## Your task
Please write out every line of the listing without alteration, but omit the images.

## Provided material
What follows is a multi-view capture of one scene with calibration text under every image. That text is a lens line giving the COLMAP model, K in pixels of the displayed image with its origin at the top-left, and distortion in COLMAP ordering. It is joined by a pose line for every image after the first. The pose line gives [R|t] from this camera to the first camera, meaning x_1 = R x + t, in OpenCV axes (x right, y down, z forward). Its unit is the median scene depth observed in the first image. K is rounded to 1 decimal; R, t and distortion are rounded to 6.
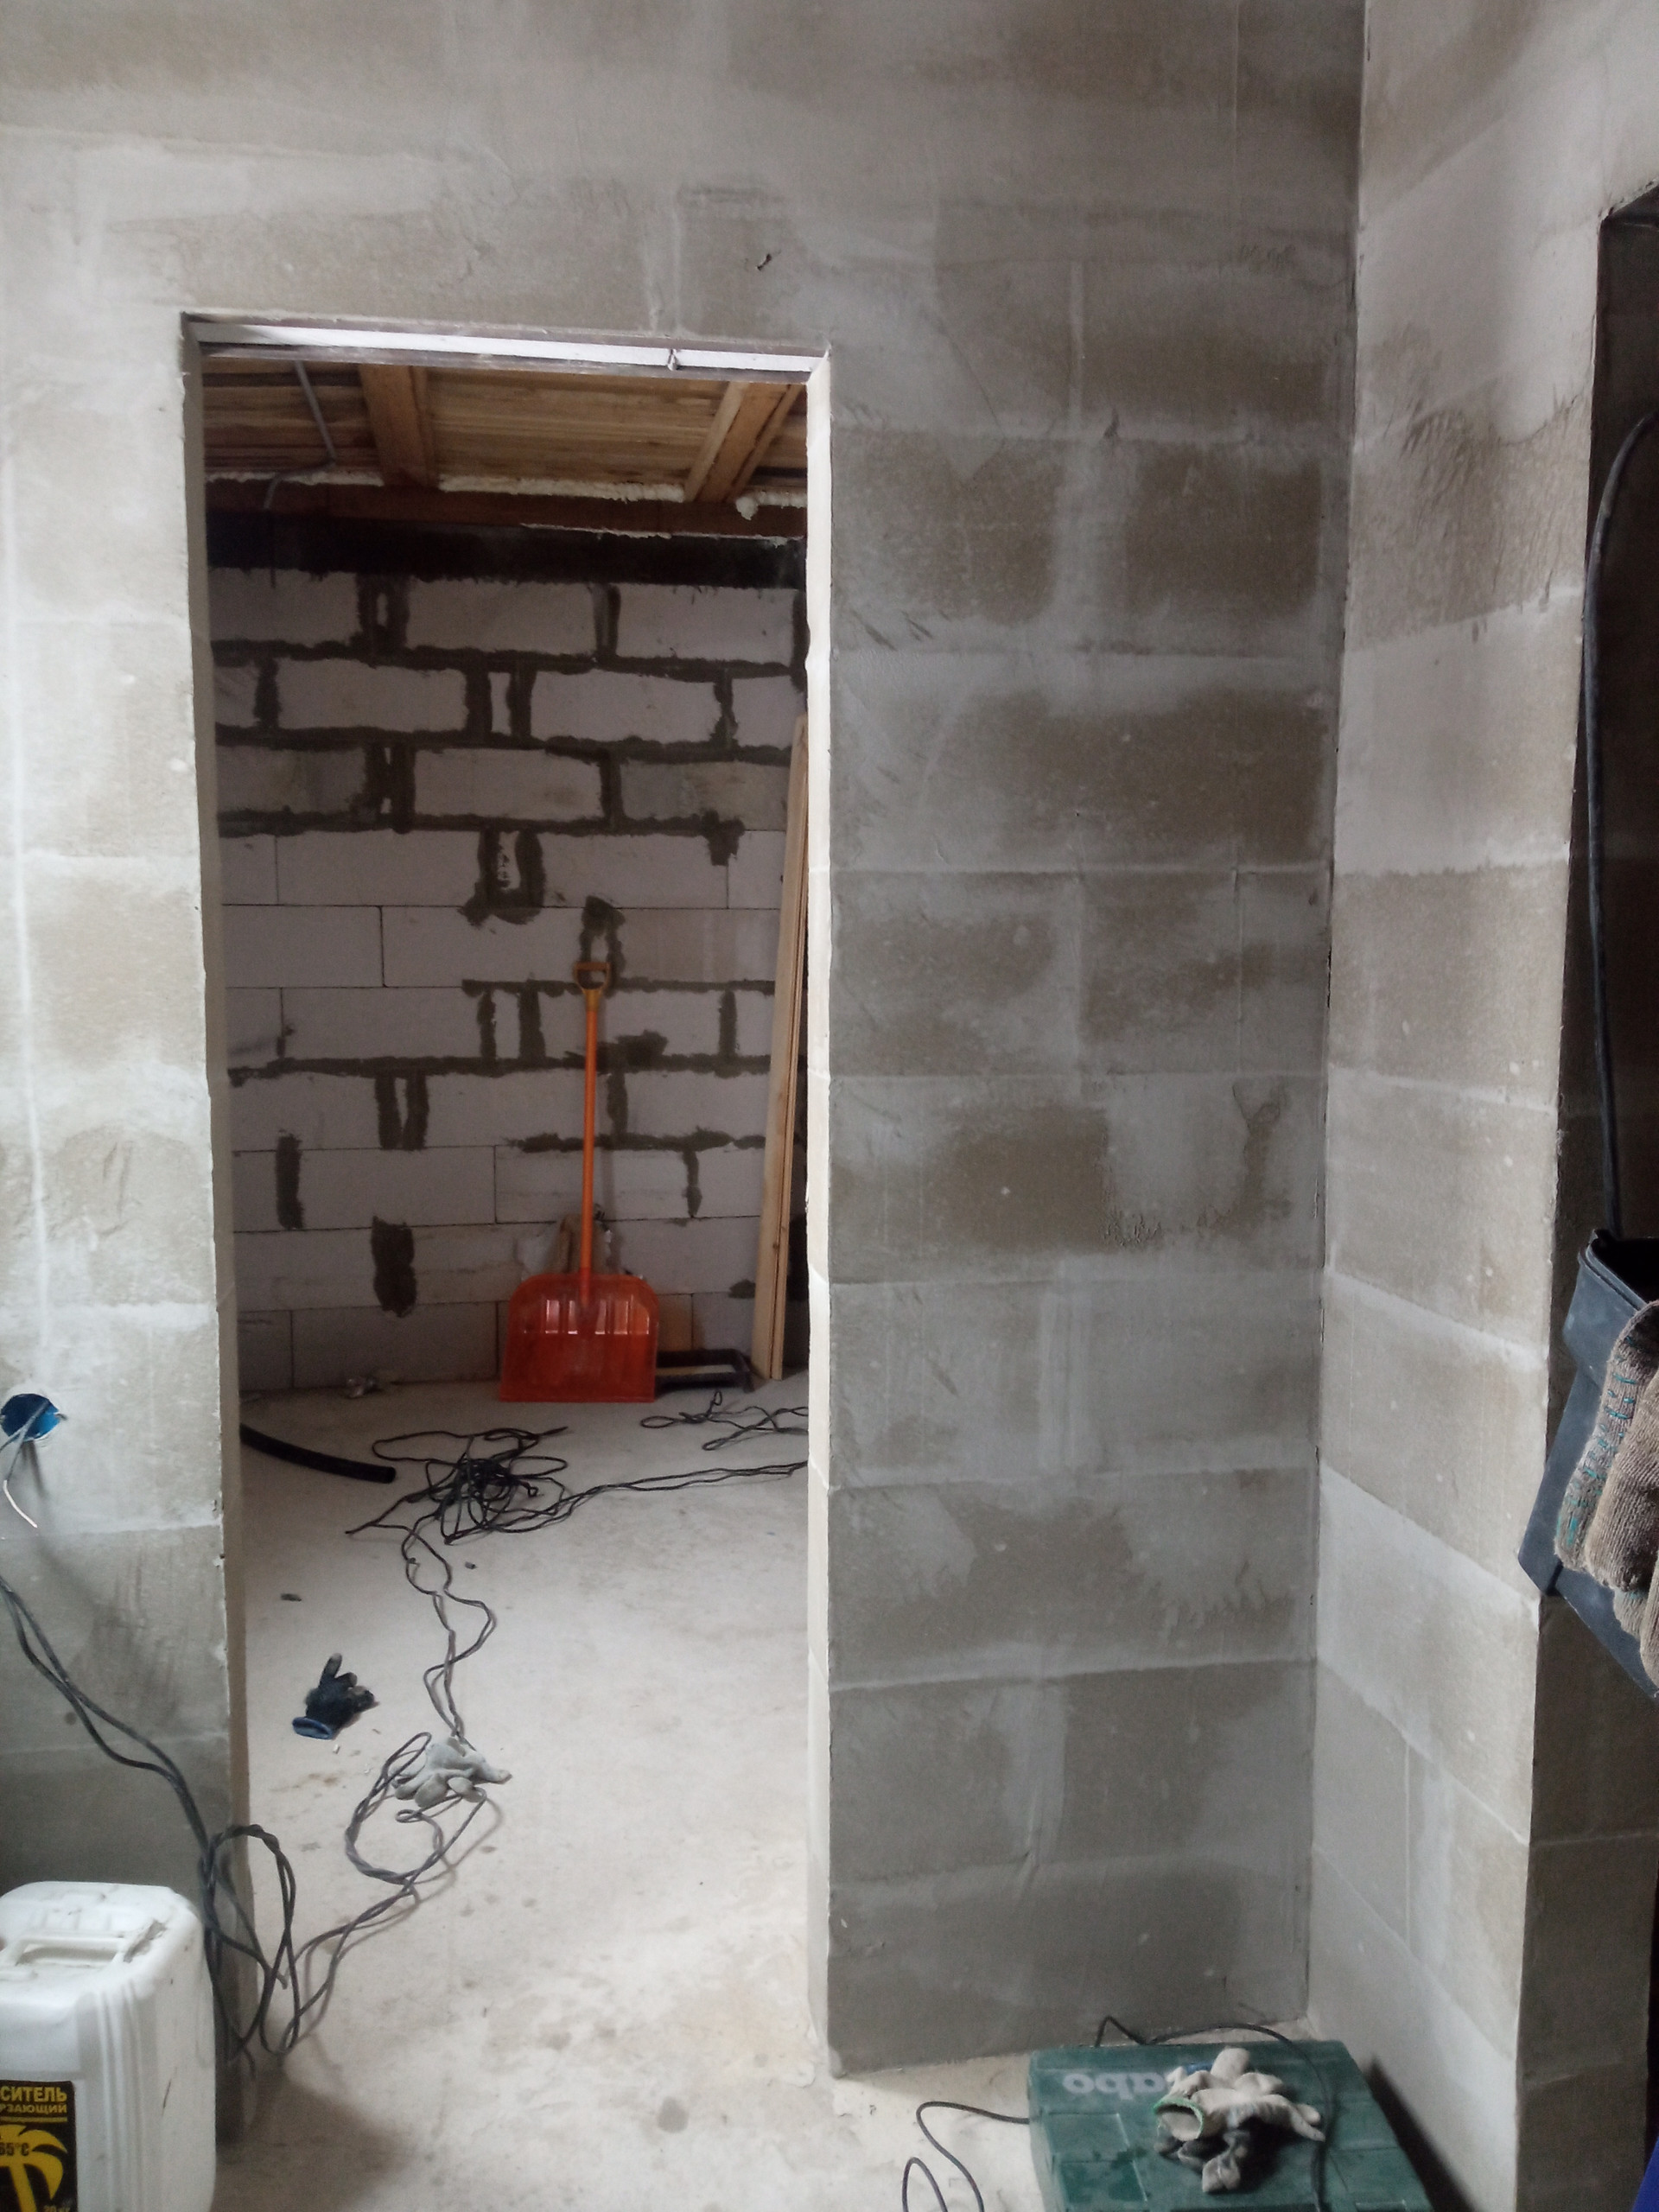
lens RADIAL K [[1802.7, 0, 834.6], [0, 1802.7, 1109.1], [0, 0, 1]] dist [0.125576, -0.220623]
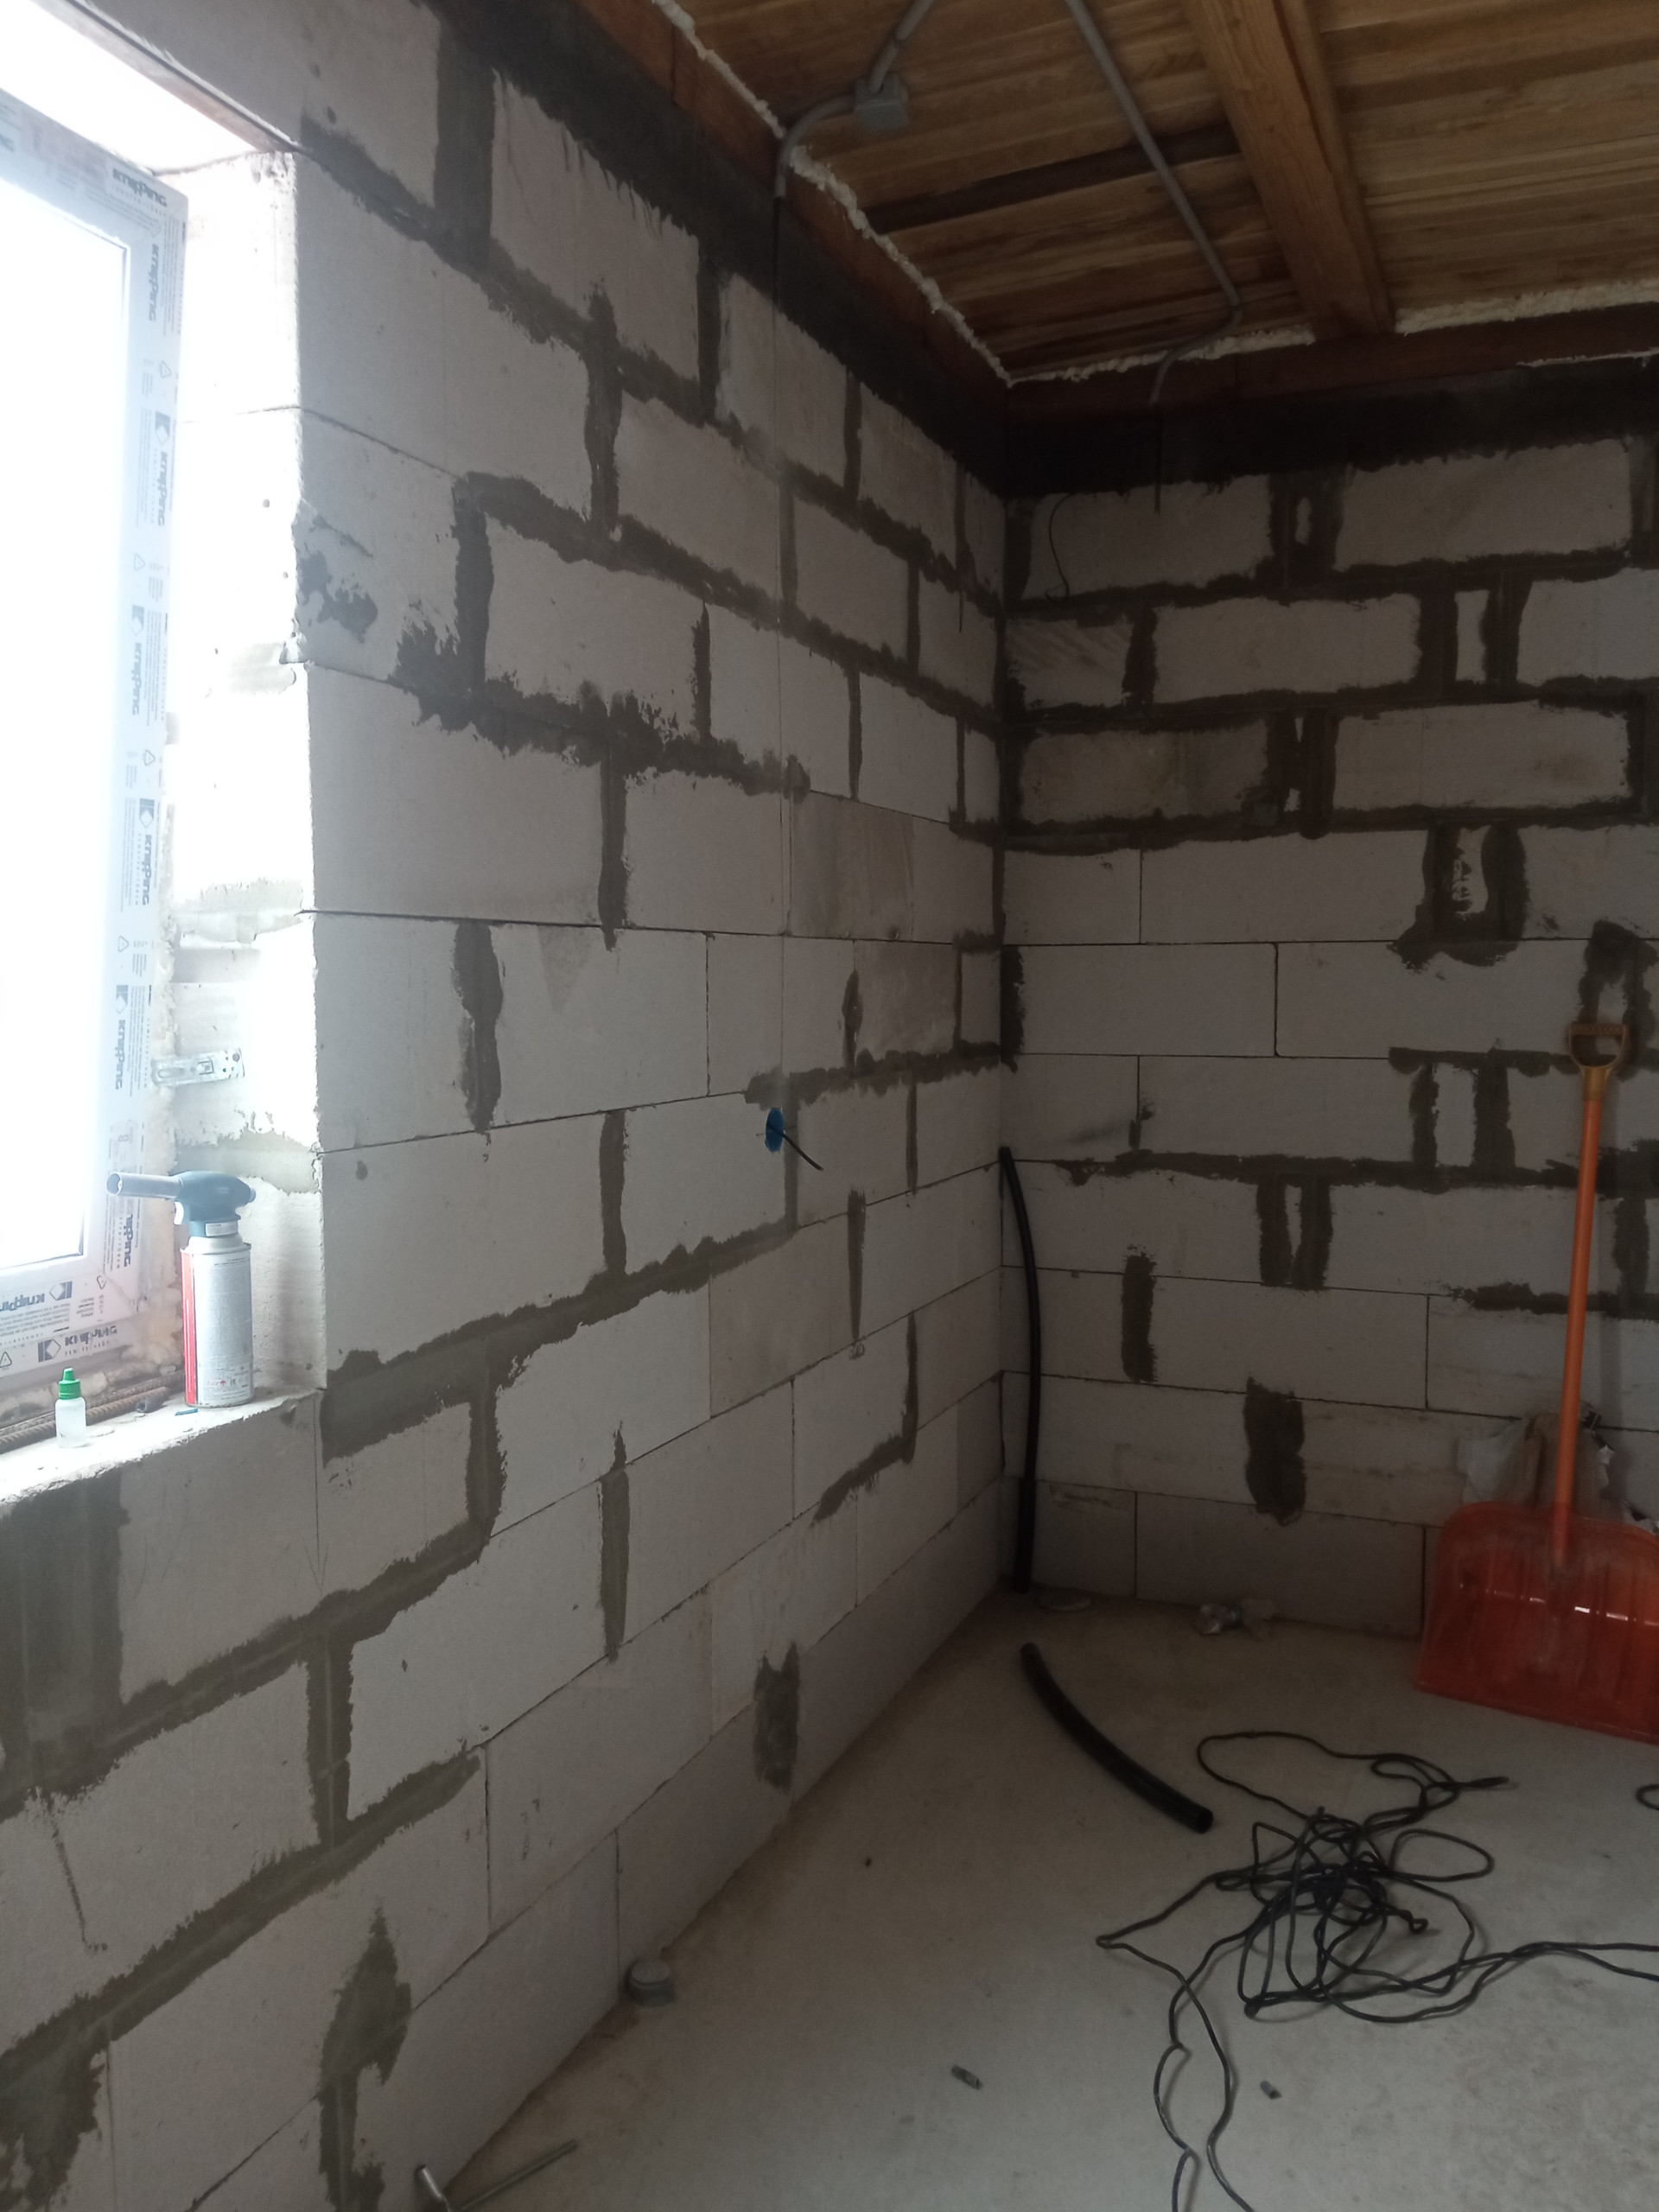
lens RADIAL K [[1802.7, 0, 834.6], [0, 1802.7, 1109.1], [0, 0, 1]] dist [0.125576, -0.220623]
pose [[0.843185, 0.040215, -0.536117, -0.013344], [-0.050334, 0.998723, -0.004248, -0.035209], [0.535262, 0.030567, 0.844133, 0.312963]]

## Result below
What follows is a multi-view capture of one scene with calibration text under every image. That text is a lens line giving the COLMAP model, K in pixels of the displayed image with its origin at the top-left, and distortion in COLMAP ordering. It is joined by a pose line for every image after the first. The pose line gives [R|t] from this camera to the first camera, meaning x_1 = R x + t, in OpenCV axes (x right, y down, z forward). Its unit is the median scene depth observed in the first image. K is rounded to 1 decimal; R, t and distortion are rounded to 6.
lens RADIAL K [[1802.7, 0, 834.6], [0, 1802.7, 1109.1], [0, 0, 1]] dist [0.125576, -0.220623]
lens RADIAL K [[1802.7, 0, 834.6], [0, 1802.7, 1109.1], [0, 0, 1]] dist [0.125576, -0.220623]
pose [[0.843185, 0.040215, -0.536117, -0.013344], [-0.050334, 0.998723, -0.004248, -0.035209], [0.535262, 0.030567, 0.844133, 0.312963]]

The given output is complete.